Em silêncio desde o fim da leitura, Mia com o rosto pálido disse:
__ Doutor, posso lhe falar um instante a sós? É muito importante.
Trancados no escritório que ficava ao lado, ela contou sobre sua gravidez e contou também a identidade do pai de seu filho: Dario, e explicou que tinha acontecido na noite anterior a viagem e o seu desaparecimento. Apesar de estar apenas com um mês ela já sentia tonturas e enjôos, sintomas característicos de seu estado. Dr.Camilo pediu uma semana pra confirmar algumas coisas que Mia lhe disse e depois deste tempo responderia o que fazer com a herança de Dario. Não houve revolta contra essa uma semana já que nas mãos do desaparecido Dario estavam seus destinos. Que, aliás, se apresentavam como incertos.
O coronel levou Romeu pro escritório do diretor da cooperativa. Romeu explicaria suas idéias ao diretor e se ele aceitasse, exportar seria um objetivo palpável.
__ Entende por que te trouxe aqui, não?
__ Sim coronel, quer que eu explique meu plano diretor da cooperativa.
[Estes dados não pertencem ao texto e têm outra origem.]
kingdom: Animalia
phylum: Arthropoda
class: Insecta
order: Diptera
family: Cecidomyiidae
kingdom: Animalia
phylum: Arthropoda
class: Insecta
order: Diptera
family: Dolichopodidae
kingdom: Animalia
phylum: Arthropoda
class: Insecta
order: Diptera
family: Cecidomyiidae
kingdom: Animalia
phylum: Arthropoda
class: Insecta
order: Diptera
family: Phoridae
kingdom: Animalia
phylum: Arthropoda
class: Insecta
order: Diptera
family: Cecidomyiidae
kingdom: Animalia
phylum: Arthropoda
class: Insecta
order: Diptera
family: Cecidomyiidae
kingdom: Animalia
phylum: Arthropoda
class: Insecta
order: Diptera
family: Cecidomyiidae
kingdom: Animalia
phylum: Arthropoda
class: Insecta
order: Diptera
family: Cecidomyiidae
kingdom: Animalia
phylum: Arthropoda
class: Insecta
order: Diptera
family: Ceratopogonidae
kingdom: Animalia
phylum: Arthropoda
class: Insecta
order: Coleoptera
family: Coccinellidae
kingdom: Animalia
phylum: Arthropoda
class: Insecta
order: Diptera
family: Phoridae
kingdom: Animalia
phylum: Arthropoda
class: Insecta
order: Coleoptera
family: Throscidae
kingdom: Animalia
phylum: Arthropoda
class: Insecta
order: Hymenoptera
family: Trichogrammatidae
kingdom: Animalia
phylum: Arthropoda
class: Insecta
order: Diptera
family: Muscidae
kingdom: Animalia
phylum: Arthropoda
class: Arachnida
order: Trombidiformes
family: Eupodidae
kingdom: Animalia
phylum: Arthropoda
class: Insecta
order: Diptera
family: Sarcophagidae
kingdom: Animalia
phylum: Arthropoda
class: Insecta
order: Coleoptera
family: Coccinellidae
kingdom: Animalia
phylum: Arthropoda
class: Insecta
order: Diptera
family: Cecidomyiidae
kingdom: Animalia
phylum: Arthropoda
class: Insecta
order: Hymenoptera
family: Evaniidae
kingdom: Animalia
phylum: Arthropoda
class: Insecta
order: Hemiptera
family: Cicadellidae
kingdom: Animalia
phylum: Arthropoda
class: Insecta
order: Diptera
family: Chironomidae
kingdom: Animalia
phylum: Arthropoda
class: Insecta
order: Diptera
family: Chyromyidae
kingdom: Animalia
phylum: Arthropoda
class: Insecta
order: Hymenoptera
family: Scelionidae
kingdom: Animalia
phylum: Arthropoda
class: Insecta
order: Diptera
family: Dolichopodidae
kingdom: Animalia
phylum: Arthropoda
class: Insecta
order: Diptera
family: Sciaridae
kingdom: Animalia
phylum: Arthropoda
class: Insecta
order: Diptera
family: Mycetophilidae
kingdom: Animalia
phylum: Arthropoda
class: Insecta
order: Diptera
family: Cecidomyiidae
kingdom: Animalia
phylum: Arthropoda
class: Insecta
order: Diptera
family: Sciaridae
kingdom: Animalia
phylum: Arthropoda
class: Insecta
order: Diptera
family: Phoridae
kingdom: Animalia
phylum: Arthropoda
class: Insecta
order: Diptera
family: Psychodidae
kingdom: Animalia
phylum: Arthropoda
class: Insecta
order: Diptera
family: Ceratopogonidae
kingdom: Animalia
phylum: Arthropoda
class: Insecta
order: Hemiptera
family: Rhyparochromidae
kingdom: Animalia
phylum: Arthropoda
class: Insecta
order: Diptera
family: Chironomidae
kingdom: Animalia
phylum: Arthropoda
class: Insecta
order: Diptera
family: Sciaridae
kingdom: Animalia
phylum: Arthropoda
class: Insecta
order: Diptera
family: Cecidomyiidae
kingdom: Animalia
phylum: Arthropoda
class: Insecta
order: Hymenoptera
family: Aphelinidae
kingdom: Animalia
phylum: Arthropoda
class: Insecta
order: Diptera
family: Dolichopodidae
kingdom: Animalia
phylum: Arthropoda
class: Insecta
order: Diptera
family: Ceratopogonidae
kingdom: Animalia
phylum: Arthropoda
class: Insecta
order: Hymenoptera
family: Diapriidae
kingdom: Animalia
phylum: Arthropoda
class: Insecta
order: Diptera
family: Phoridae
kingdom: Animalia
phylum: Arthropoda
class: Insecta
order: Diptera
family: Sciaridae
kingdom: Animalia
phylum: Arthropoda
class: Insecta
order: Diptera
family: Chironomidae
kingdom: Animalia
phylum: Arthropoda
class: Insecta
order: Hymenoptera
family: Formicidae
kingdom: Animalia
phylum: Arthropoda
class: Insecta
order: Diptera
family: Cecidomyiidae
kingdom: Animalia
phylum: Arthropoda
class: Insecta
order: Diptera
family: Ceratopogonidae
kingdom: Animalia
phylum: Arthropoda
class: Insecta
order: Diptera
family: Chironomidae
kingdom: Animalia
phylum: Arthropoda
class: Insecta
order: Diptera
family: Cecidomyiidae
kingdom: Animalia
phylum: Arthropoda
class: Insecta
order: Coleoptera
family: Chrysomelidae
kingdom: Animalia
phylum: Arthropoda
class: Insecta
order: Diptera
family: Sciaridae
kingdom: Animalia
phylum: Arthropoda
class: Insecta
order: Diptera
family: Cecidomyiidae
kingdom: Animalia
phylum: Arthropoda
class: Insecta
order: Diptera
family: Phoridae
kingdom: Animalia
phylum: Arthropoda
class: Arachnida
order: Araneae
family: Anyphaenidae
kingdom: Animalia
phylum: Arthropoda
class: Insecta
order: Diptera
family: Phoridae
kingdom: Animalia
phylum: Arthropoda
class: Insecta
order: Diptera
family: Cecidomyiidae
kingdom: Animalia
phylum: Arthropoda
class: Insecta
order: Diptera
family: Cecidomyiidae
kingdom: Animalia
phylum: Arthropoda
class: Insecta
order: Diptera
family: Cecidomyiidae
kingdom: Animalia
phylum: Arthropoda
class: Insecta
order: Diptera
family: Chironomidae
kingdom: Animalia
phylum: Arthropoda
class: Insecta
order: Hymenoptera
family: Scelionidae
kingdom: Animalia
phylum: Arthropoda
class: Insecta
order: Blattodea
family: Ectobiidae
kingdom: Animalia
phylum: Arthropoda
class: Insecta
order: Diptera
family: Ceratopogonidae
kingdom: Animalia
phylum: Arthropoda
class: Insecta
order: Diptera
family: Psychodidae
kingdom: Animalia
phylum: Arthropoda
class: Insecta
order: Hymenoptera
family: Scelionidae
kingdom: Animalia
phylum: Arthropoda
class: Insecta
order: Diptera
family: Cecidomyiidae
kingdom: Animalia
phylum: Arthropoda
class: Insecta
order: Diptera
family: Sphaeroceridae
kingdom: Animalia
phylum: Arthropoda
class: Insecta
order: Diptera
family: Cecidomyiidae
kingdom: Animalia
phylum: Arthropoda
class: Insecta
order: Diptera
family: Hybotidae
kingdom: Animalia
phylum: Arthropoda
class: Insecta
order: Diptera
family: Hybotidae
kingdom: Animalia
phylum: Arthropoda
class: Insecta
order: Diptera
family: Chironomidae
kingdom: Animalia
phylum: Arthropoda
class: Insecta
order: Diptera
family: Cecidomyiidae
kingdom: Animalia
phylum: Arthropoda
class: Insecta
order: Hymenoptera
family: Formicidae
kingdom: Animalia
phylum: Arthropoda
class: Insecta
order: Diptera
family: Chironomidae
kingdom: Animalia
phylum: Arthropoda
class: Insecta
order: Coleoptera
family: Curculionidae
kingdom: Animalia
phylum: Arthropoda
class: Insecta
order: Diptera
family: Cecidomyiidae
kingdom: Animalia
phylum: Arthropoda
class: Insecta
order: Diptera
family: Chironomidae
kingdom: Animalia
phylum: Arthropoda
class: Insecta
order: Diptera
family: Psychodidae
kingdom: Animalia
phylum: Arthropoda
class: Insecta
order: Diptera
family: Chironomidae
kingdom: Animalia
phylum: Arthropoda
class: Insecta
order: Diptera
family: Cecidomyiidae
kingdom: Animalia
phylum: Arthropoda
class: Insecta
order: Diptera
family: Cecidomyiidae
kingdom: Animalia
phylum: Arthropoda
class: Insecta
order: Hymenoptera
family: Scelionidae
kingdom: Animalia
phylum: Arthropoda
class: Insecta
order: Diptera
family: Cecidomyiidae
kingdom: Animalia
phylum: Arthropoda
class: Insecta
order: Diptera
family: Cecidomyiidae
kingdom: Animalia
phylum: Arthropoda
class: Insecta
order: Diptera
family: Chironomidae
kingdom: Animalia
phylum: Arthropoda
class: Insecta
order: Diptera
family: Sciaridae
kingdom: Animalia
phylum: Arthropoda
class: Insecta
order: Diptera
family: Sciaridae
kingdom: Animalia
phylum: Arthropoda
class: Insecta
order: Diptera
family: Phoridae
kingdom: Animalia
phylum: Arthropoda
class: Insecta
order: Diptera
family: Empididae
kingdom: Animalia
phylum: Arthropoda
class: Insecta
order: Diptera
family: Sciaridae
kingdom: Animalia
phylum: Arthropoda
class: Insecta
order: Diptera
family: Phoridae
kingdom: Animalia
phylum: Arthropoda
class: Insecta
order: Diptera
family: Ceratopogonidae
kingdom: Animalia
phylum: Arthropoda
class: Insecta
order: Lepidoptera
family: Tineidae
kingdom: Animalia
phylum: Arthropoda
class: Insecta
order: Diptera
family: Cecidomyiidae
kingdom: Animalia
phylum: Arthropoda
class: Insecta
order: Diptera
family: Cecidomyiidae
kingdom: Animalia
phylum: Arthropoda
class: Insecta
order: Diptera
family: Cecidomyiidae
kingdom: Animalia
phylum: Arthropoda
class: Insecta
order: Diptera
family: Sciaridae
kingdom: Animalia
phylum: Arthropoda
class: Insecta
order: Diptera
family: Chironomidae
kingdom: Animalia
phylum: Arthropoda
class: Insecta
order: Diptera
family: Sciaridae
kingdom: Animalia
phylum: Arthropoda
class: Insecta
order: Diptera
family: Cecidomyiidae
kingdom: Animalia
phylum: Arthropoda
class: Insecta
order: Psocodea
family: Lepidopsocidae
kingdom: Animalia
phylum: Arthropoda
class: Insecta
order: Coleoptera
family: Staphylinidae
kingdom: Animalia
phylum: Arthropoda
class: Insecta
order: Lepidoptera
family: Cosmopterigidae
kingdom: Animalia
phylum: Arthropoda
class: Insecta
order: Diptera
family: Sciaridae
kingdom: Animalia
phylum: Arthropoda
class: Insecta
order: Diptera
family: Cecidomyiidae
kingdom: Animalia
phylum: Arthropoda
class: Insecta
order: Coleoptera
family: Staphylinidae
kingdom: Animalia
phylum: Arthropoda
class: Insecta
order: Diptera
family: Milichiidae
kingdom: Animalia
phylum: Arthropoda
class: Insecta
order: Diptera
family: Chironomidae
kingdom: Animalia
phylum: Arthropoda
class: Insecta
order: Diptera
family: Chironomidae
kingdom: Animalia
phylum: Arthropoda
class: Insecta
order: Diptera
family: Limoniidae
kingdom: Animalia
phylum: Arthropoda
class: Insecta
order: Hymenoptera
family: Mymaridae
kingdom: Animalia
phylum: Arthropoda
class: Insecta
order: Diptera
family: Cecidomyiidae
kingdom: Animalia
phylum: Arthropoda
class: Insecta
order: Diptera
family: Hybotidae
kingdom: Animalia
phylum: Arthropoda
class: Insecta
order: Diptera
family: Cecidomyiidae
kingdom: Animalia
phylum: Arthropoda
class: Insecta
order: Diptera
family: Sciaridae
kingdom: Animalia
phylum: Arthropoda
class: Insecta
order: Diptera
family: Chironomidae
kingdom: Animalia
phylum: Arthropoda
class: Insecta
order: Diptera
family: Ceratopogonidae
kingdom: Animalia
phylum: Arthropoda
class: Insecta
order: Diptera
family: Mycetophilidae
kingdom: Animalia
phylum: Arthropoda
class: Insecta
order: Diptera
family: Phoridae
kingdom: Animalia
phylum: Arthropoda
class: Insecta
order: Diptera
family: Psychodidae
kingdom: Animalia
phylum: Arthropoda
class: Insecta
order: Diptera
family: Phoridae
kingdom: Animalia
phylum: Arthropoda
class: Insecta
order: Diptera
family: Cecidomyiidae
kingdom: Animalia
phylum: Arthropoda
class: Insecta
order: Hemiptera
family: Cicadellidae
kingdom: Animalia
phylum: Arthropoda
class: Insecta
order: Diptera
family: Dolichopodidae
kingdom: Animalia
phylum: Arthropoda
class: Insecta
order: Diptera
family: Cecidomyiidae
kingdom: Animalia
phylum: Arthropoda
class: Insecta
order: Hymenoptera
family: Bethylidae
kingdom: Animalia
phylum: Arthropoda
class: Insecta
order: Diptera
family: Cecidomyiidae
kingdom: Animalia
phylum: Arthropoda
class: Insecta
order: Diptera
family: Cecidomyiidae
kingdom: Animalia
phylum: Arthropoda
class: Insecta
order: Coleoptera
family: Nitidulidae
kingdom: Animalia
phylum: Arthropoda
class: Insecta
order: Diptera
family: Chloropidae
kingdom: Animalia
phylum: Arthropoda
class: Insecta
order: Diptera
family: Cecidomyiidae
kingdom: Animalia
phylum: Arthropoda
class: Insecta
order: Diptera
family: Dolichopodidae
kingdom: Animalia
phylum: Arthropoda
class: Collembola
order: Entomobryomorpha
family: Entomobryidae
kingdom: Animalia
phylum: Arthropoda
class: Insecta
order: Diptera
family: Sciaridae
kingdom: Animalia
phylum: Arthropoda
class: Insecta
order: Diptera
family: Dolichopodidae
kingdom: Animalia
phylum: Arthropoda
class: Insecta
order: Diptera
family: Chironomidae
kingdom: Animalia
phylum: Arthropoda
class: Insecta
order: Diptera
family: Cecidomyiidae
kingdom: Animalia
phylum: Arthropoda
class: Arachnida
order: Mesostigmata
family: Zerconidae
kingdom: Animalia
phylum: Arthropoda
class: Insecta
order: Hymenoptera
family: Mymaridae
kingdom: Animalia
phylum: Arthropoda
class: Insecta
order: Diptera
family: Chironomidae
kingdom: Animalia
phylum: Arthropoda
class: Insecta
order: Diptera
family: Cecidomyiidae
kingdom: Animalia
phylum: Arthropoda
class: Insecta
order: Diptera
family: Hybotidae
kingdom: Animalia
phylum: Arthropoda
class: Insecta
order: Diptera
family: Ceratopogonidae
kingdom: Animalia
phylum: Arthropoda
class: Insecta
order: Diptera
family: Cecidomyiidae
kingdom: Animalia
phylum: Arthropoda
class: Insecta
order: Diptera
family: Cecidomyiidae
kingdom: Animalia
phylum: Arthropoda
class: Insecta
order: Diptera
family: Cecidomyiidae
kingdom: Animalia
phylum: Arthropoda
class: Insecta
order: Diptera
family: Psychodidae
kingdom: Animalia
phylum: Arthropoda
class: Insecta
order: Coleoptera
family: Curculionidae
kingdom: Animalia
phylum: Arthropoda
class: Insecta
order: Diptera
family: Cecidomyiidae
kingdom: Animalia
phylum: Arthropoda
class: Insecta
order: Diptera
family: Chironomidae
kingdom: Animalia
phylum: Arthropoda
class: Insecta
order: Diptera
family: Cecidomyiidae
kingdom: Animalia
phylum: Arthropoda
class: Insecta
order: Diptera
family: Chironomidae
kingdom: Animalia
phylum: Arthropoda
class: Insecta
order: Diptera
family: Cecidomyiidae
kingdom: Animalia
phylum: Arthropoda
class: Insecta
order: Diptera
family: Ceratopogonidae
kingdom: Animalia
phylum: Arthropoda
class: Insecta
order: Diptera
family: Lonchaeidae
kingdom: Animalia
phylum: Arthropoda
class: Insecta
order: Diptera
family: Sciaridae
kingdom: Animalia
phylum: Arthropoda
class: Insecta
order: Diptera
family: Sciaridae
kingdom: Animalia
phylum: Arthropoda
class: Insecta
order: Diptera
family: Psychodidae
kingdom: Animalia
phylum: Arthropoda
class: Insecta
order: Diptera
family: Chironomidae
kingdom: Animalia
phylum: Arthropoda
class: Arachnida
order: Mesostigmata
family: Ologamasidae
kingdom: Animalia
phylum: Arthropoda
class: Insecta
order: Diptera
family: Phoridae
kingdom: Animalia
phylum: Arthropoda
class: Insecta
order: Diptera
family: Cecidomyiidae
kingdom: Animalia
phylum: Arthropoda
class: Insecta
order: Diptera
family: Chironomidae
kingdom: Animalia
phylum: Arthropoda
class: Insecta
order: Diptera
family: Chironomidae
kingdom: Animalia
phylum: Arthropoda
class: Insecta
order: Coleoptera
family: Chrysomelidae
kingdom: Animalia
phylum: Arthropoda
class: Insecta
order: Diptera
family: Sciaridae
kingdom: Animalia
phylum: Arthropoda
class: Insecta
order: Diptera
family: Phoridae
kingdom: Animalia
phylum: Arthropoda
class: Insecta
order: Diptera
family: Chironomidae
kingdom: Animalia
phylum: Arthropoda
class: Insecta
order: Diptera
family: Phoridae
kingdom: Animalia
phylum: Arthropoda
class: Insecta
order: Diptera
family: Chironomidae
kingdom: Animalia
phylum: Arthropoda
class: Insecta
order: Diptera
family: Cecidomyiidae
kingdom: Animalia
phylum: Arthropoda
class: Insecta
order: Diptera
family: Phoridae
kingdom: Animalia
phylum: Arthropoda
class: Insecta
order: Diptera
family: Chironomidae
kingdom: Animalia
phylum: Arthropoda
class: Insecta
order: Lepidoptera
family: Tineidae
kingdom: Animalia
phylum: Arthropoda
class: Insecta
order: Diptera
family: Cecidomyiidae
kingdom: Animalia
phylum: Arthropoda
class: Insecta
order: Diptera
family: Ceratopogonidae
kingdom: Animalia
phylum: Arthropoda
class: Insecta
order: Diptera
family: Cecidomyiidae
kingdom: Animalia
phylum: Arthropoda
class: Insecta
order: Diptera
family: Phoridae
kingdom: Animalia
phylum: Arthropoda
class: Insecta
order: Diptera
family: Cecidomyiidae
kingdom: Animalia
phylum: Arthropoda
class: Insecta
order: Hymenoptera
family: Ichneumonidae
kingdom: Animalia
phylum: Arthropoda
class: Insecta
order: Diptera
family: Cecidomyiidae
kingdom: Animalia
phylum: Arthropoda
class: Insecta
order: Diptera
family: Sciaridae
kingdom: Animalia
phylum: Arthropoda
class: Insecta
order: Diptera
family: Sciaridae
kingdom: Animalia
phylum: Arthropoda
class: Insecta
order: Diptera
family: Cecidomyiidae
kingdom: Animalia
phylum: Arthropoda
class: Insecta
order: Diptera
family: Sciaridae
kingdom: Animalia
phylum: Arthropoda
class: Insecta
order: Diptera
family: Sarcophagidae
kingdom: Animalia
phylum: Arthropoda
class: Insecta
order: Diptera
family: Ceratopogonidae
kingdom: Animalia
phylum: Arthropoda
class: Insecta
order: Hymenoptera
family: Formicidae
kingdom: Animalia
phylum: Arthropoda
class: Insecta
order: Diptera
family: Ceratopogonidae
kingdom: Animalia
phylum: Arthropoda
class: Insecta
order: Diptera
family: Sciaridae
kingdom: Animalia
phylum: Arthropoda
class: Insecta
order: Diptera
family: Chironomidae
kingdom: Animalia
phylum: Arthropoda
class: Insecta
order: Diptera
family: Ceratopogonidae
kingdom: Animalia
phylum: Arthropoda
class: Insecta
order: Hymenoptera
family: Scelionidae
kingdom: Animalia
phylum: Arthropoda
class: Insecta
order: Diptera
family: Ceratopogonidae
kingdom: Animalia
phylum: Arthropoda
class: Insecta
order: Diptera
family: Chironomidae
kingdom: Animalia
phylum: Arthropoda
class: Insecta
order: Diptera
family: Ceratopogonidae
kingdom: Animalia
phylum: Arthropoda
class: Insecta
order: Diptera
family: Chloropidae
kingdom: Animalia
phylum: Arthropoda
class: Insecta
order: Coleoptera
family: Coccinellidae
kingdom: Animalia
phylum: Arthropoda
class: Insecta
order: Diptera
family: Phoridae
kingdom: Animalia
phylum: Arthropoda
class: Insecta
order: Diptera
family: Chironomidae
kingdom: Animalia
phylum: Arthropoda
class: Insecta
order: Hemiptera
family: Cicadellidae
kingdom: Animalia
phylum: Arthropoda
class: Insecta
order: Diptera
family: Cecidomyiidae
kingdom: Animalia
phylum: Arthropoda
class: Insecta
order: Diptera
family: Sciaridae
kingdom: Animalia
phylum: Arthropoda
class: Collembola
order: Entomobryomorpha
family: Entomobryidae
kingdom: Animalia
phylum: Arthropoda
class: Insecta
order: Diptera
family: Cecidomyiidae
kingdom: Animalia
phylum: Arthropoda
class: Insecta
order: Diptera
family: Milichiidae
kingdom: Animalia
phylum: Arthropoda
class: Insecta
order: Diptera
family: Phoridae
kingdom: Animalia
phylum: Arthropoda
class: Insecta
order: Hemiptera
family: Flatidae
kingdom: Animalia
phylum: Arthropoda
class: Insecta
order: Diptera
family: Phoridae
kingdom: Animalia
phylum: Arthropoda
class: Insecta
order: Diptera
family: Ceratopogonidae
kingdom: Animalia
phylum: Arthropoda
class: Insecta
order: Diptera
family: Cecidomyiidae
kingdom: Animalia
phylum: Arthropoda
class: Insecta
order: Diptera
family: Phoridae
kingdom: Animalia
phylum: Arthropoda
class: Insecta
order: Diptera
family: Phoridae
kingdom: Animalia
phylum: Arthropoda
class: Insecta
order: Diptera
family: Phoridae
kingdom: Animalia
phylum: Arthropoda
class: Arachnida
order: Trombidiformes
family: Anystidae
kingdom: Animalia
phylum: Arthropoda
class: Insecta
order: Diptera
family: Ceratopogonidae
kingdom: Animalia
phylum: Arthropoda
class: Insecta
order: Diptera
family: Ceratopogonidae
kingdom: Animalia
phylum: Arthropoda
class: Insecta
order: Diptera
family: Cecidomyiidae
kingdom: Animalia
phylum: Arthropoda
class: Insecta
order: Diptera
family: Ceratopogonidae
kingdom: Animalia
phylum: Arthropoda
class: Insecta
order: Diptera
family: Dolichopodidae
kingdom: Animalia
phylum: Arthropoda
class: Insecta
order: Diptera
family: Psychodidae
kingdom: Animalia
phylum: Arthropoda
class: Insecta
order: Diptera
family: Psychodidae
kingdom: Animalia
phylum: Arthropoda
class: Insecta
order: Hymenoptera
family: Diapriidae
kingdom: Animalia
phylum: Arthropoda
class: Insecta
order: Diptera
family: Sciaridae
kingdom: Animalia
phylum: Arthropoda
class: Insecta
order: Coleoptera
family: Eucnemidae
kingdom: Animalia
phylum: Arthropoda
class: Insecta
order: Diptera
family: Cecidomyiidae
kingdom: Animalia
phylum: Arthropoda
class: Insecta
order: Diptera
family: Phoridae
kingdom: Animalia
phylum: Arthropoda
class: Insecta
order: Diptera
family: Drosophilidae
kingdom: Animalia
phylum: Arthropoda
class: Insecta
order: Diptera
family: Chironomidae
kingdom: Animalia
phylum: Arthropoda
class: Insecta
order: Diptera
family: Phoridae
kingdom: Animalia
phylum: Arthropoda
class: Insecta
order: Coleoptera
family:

__ Exatamente! Eu acho que é um bom plano, mas tudo por aqui tem que ser aprovado pelo diretor. Vamos entrar?
__ Vamos.
Os dois bateram na porta e entraram, Calisto estava numa ligação. Eles tiveram que esperar um pouco, depois foram atendidos.
__ Desculpem por isso, estou tendo problemas com o banco. Agora, o que o traz aqui coronel?
__ Como vai Calisto?
__ Mais ou menos, os problemas crescem e eu estou ficando sem saída.
__ Que tipo de problemas?
__ Lembra-se dos empréstimos que fizemos do banco pra começar nesse negocio, bem, o prazo pra pagá-lo está vencendo e não temos dinheiro em caixa pra fazer o pagamento. Eu vou dar um jeito, agora me responda: quem é você?
__ Também gostaria de saber __ respondeu Romeu.
__ Como?
__ Amnésia Calisto, esse rapaz tem amnésia. Não se lembra de nada de sua antiga vida.
__ Que curioso, nunca conheci alguém com amnésia, como é estar sem memória?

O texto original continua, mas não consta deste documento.